As the Ukrainian conflict is in its 2nd week, it becomes clear that the US empire / NATO has blinked and for now are beginning to abandon their dreams of expanding its dominion into Ukraine to further surround Russia with short to mid-range nuclear missiles.  As a consolation, the US empire has weakened the Russian economy, kicked them out of SWIFT, indefinitely halted the Nord Stream 2 pipeline from Russia to Germany, and strengthened its imperial grip on Western Europe.

As for US imperial puppet Zelensky, he may or may not be left to his fate at the hands of the Russians, once Kiev falls, and will have a lot of time to contemplate and remorse his trusting of his US imperial handlers that led to the truly unnecessary devastating war in his country.

Cool beans!
To argue with a person who has renounced the use of reason is like administering medicine to the dead.  Thomas Paine.

No man can get rich in politics unless he is a crook.  It cannot be done. Harry Truman

Only good liberal is one taking a dirt nap.

QUIETShooter

Re: Ukraine vs.

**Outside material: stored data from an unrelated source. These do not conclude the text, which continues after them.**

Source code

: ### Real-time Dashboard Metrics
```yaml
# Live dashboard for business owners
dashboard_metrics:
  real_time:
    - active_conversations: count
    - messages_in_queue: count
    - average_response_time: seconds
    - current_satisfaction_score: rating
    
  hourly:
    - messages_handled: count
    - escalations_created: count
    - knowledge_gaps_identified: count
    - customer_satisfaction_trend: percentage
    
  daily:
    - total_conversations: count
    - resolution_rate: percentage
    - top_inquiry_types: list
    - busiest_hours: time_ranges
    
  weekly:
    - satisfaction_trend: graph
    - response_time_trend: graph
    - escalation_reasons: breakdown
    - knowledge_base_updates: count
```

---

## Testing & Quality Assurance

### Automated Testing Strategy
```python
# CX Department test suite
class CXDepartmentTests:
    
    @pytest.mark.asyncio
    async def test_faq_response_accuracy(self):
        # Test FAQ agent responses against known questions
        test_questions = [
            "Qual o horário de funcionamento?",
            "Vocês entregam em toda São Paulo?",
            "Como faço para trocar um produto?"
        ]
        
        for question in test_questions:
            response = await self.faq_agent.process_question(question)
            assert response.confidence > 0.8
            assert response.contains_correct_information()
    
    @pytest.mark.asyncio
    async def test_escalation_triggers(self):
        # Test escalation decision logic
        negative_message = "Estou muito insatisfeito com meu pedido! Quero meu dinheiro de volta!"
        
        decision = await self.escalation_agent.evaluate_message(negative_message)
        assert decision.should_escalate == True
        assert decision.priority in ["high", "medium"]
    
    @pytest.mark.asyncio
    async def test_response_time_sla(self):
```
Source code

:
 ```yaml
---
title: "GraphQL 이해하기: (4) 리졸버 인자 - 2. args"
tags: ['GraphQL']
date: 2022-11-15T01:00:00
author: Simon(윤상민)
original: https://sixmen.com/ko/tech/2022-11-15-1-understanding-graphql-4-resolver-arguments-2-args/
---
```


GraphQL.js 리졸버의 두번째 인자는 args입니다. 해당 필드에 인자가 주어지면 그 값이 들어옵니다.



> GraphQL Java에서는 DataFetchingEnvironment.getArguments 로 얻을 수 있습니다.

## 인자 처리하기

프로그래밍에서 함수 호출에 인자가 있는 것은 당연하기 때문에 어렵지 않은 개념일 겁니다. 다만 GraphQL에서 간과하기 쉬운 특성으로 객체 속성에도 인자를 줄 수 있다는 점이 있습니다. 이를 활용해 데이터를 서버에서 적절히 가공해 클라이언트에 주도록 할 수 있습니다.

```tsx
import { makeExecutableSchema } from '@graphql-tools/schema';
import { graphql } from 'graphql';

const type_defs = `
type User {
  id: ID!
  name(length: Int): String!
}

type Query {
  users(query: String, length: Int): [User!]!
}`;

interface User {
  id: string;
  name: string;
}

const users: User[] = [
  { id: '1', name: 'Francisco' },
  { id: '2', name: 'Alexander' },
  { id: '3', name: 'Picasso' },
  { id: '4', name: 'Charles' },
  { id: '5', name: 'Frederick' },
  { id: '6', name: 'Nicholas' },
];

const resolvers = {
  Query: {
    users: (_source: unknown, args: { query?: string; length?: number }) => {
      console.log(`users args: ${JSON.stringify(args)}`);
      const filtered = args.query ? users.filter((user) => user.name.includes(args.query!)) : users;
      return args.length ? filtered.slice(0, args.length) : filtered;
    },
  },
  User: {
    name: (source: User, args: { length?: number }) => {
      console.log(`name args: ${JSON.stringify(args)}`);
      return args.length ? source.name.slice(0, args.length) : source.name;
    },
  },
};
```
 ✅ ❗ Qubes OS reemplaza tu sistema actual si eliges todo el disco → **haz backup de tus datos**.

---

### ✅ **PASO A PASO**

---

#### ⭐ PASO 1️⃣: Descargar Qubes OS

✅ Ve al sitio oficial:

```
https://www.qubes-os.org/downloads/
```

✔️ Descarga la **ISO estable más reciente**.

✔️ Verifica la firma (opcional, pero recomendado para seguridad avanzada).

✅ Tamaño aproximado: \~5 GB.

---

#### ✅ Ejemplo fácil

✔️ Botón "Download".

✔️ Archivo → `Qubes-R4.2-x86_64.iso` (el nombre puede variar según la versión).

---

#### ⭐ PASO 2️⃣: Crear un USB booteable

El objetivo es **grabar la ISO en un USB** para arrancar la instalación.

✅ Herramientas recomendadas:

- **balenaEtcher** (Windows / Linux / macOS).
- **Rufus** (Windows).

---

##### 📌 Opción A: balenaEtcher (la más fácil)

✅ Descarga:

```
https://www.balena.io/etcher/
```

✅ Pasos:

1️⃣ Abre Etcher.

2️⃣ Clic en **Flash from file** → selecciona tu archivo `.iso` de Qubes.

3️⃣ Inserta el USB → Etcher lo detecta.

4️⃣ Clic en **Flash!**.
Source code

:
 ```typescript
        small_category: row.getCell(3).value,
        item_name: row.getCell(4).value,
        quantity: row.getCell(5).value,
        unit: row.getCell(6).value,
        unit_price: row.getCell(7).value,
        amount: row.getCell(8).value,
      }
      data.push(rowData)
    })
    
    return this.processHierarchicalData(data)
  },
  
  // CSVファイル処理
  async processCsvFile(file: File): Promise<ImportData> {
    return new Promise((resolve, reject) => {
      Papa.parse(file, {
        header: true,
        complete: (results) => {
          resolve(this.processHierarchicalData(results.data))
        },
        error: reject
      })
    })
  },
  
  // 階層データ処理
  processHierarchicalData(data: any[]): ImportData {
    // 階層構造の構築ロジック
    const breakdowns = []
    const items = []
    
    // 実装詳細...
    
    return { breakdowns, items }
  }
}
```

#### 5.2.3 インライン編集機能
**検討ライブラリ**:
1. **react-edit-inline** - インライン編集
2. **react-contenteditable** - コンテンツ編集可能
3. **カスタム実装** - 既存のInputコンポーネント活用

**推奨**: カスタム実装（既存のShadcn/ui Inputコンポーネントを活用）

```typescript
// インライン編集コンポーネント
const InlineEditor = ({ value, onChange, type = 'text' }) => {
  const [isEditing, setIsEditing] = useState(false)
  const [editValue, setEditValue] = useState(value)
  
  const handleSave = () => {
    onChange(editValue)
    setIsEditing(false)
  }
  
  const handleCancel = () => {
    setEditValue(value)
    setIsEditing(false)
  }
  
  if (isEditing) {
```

Russia
« Reply #498 on: March 08, 2022, 06:29:36 PM »
Unlike Zelensky, who has balls the size of Mt. Everest but a bit naive in diplomacy, Pootin knew that there was only so much NATO and the US would and could do.

Meanwhile, Ukraine stands in ruins....... :(
Sometimes you gotta know when to save your bullets.

Kuleana

Re: Ukraine vs. Russia
« Reply #499 on: March 08, 2022, 07:08:27 PM »
Meanwhile, Ukraine stands in ruins....... :(
The devastation of Ukraine is no one's fault but Zelensky.  If he did in fact believe he was in control of the situation, he is the most foolish and naive leader in the 21st century. 

Maybe not in the continental US, but anyone else in the World with the slightest knowledge of the geopolitics knows, that it was the US empire since 2014 and, until the Russian take Kiev, is still calling the shots in Ukraine.